In Specific Aim 1, we will define the effects of loss of the mGSTA3 on AFB1-induced toxicity, by measuring the steps of AFB1 metabolism, the levels of AFB1-DNA adducts and extent of oxidative damage in liver tissues. This will provide a mechanistic insight into AFB1 carcinogenesis and should explain the differences in susceptibility to acute AFB1 toxicity between male and female mGSTA3-/- mice that we have observed.

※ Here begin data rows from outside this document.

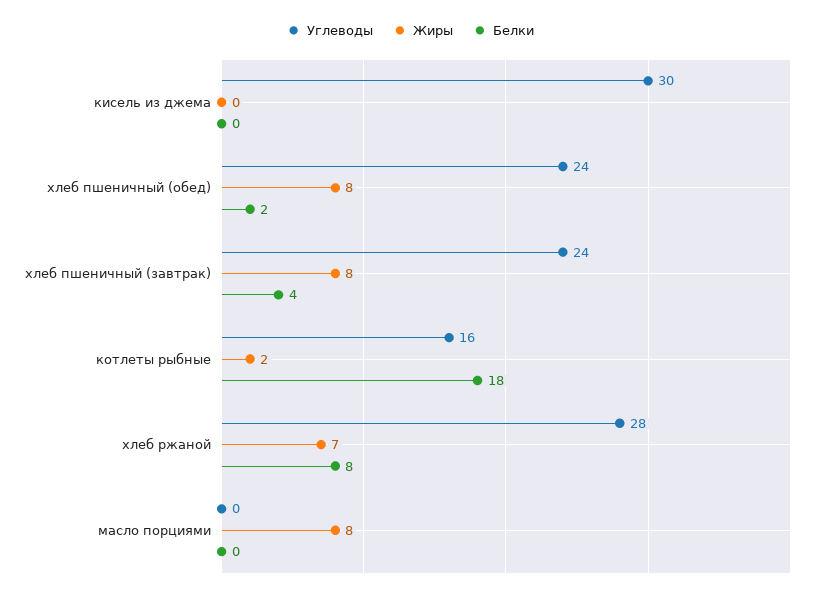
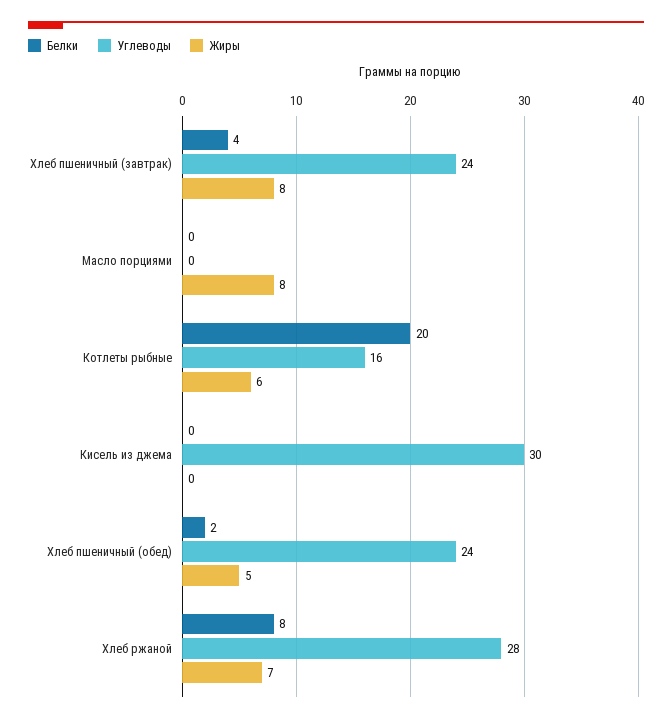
Жиры, хлеб пшеничный (обед): 8 -> 5
Жиры, котлеты рыбные: 2 -> 6
Белки, котлеты рыбные: 18 -> 20

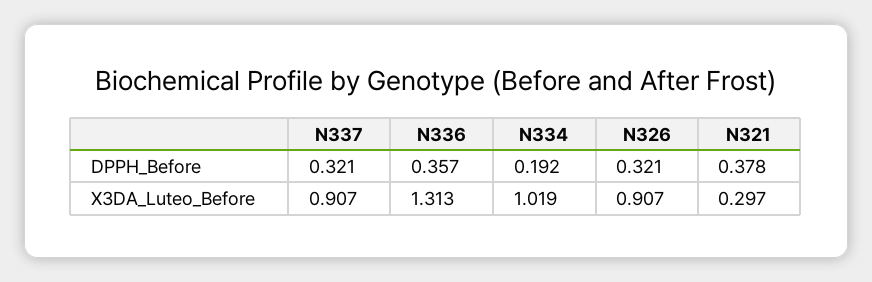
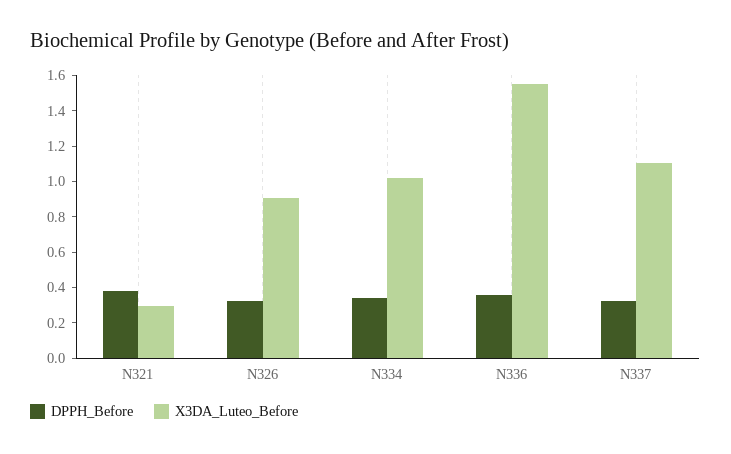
DPPH_Before, N334: 0.192 -> 0.35
X3DA_Luteo_Before, N337: 0.907 -> 1.1
X3DA_Luteo_Before, N336: 1.313 -> 1.55

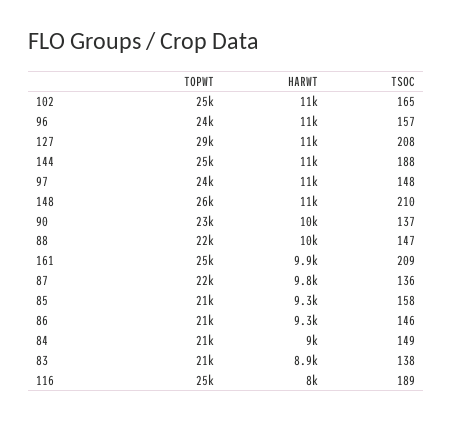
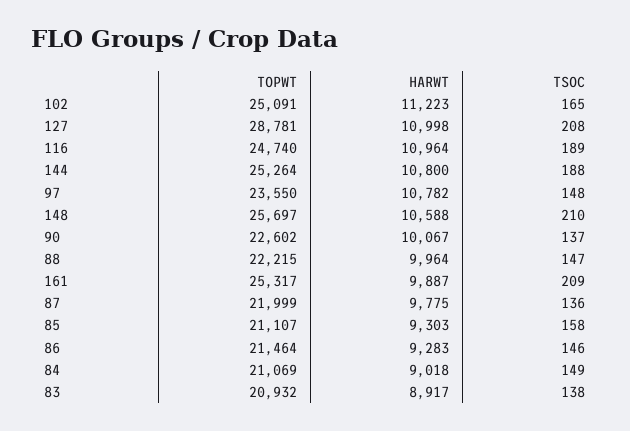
TOPWT, 96: 24000 -> none
HARWT, 96: 11000 -> none
TSOC, 96: 157 -> none
HARWT, 116: 8000 -> 10964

In Specific Aim 2, four regimens of AFB1 exposure in mGSTA3-/- mice will be used to determine one, or several, that would best serve to study the AFB1-induced injury and development of HCCs. The models will be designed to target oval cells, mimic initiation + promotion protocols and include cross-breeding with chronic hepatitis-prone transgenic mice.
In Specific Aim 3, the fate of oval cells after proliferation will be specifically addressed. Following AFB1- induced liver injury, their origin, expansion and differentiation into either mature cells or to liver cancer, will be studied under different AFB1 exposure protocols. The oval cell response in mGSTA3-/- mice is much greater, different in growth pattern and more relevant to human health than other mouse models reported. These studies will provide new insights into aflatoxin B1-associated carcinogenesis, identify the sequence of events that leads to tumor development, determine the role of oval cells as cancer stem cells and provide mechanisms that can be targeted to prevent AFB1-induced liver toxicity and cancer in the future.
We will use a novel knock out mouse line developed in our laboratory to develop an experimental model to study the effects, mechanisms, gender differences and combined risk factors behind aflatoxin B1-induced liver cancer. This knockout mouse is deficient in the enzyme "glutathione S-transferase A3" making it highly sensitive to the potent liver cancer causing compound aflatoxin B1 (AFB1). The high sensitivity of humans to AFB1 is explained by the fact that humans do not have an equivalent enzyme with this activity. These studies will not only specifically address the role of liver stem cells ("oval cells") in aflatoxin B1-exposed organism and determine if they function as cancer stem cells and give rise to liver cancer, but also provide a model for future studies on prevention that is relevant to human liver cancer using cell directed nanoparticles in collaboration with Dr. Shaker Mousa at the Albany College of Pharmacy.